Progress in the fields of artificial intelligence (AI) and augmented reality (AR) requires learning from the same data humans process to perceive the world. Our eyes allow us to explore places, understand people, manipulate objects and enjoy activities – from the mundane act of opening a door to the exciting interaction of a game of football with friends.
Egocentric 4D Live Perception (Ego4D) is a massive-scale dataset that compiles 3,025 hours of footage from the wearable cameras of 855 participants in nine countries: UK, India, Japan, Singapore, KSA, Colombia, Rwanda, Italy and the US. The data captures a wide range of activities from the ‘egocentric’ perspective – that is from the viewpoint of the person carrying out the activity. The University of Bristol is the only UK representative in this diverse and international effort, collecting 270 hours from 82 participants who captured footage of their chosen activities of daily living – such as practicing a musical instrument, gardening, grooming their pet or assembling furniture.
“In the not-too-distant future you could be wearing smart AR glasses that guide you through a recipe or how to fix your bike – they could even remind you where you left your keys,” said Principal Investigator at the University of Bristol and Professor of Computer Vision, Dima Damen.

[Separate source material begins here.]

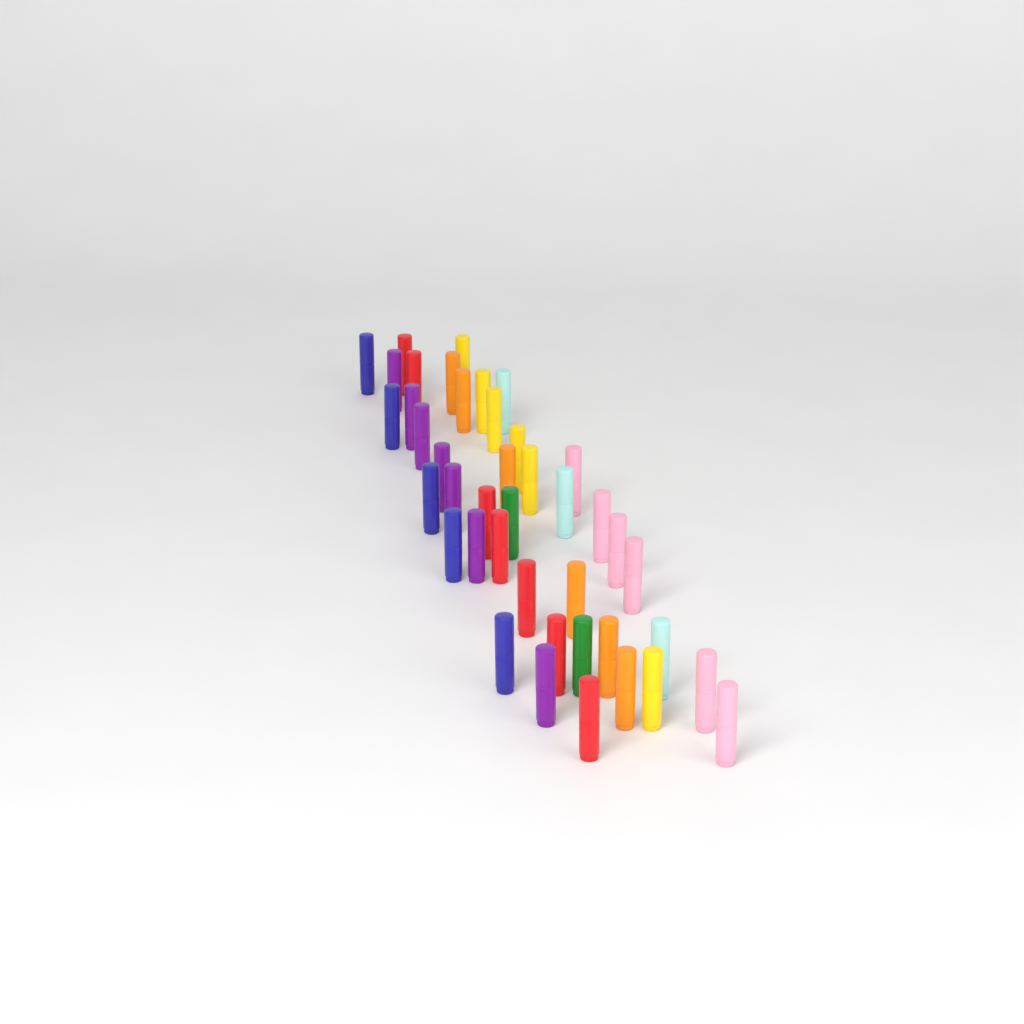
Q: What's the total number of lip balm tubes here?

“However, for AI to move forward, it needs to understand the world, and the experiences within it. AI attempts to learn about all aspects of human intelligence through digesting data we perceive. To allow such automated learning, we have to capture and record our daily experiences ‘through our eyes’. This is what Ego4D provides.”

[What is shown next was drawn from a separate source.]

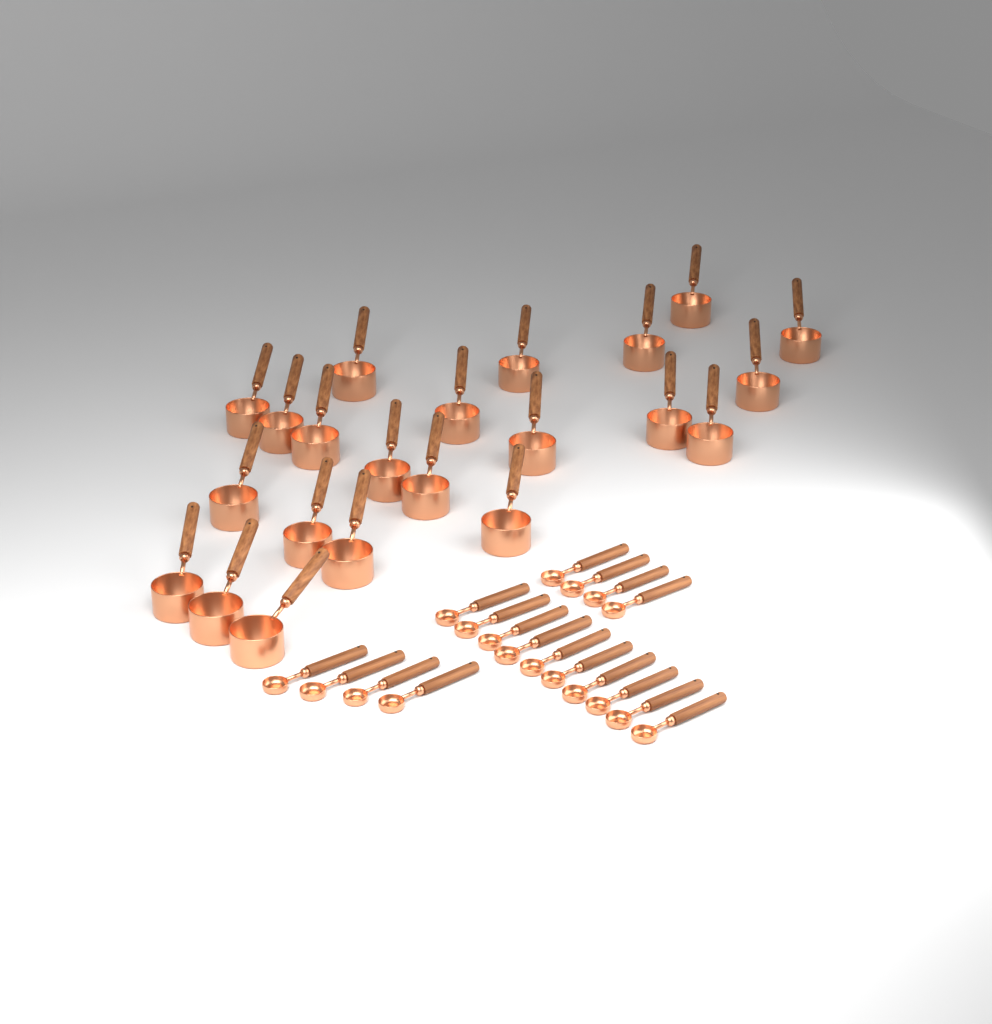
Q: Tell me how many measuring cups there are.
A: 22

In addition to the captured footage, a suite of benchmarks is available for researchers. A benchmark is a problem definition along with manually collected labels to compare models. EGO4D benchmarks are related to understanding places, spaces, ongoing actions, upcoming actions as well as social interactions.

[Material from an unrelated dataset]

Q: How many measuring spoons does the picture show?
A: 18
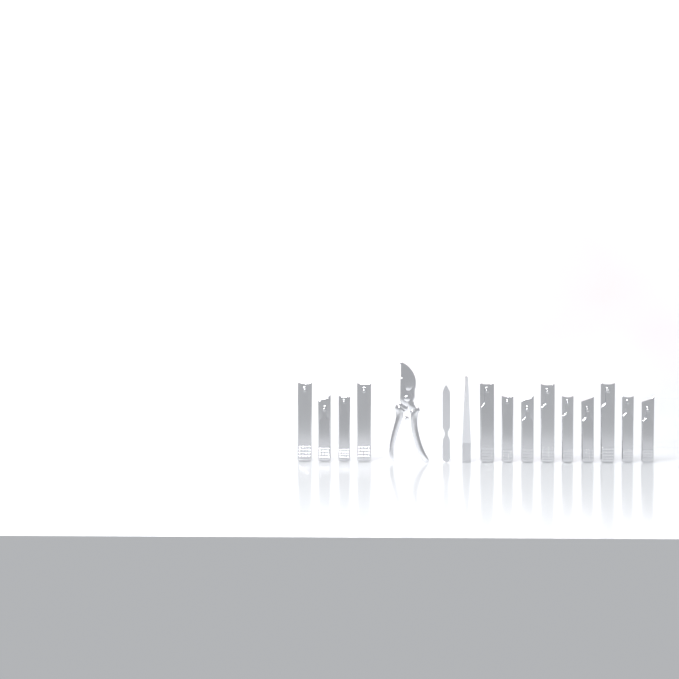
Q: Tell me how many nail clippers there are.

“Our five new, challenging benchmarks provide a common objective for researchers to build fundamental research for real-world perception of visual and social contexts,” says Professor Kristen Grauman from Facebook AI – technical lead.
The ambitious project was inspired by the University of Bristol’s successful EPIC-KITCHENS dataset, which recorded the daily kitchen activities of participants in their homes and has been, until now, the largest dataset in egocentric computer vision. EPIC-KITCHENS has pioneered the approach of “pause and narrate” to give a near-accurate time of where each action takes place in the long and varied videos. Using this approach, the EGO4D consortium collected 2.5 million timestamped statements of ongoing actions in the video, which is crucial for benchmarking the collected data.
Ego4D is a huge and diverse dataset, with benchmarks, that will prove invaluable to researchers working in the fields of augmented reality, assistive technology and robotics. The datasets will be publicly available in November of this year for researchers who sign Ego4D’s data use agreement.